The United States Department of Justice has joined the action, claiming that the Alabama statute infringes on the United States Constitution’s promise of equal treatment under the law.

‘I believe very firmly that if the Good Lord formed you a guy, you are a boy,’ Republican Governor Kay Ivey said after signing the measure last month.

Last year, the courts in Arkansas blocked the implementation of a similar but less far-reaching measure.

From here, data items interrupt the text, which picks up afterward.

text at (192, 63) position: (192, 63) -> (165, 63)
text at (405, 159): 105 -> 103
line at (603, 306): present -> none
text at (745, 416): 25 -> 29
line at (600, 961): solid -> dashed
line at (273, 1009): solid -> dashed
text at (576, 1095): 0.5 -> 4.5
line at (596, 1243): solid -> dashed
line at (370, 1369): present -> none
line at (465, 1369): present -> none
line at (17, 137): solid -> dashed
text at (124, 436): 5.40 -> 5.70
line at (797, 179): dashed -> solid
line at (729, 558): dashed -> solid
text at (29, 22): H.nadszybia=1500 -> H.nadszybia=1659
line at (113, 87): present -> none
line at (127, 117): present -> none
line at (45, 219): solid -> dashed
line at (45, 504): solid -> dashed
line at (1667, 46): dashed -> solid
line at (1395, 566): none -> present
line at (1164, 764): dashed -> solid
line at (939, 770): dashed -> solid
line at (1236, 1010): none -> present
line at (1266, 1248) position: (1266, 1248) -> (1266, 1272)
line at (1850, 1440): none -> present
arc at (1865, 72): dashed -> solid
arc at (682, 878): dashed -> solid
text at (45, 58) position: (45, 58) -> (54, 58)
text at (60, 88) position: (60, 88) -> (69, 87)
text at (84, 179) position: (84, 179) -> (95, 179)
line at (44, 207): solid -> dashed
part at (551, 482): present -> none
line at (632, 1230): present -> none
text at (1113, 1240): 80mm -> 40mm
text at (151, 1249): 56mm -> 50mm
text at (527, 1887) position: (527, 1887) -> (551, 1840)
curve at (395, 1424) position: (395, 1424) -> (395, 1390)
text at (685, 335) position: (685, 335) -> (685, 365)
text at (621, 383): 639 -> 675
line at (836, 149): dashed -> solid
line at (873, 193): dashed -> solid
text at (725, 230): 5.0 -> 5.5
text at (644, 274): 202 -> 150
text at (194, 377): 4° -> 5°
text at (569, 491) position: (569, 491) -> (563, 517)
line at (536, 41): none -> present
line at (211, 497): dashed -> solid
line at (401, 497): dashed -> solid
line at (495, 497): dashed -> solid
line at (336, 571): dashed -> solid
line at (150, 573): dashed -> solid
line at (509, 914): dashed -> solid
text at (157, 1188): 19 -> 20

In an interview this week, Morissa Ladinsky, a physician who co-runs a gender health clinic in Birmingham and is a witness for the plaintiffs, said, ‘Never before has a state law mandated a choice between a potential felony conviction versus turning our back on the basic tenets of our Hippocratic oath.’

Transition-related medical care, according to major medical organisations and mental health professionals, saves lives by lowering the risk of depression and suicide in transgender and nonbinary people.

Before the November midterm elections, transgender rights have become a wedge issue in the culture wars. Hundreds of Republican proposals have been submitted in state legislatures, the most of which are aimed against transgender people.

Many conservative groups and Republicans support the measures as safeguards for children and parental rights. Democrats and LGBTQ organisations are among those who oppose the bill, claiming that it is hurtful, unneeded, and would have disastrous effects for transgender youngsters.

According to The Trevor Project’s study, 93 percent of transgender and nonbinary teenagers are concerned about trans persons ‘being refused access to gender-affirming medical care owing to state or local restrictions.’

Jennifer Levi, director of the GLAAD Transgender Rights Project, described the verdict to freeze part of the Alabama bill as ‘exceptional relief. Parents should not be penalised for wanting the best for their children.’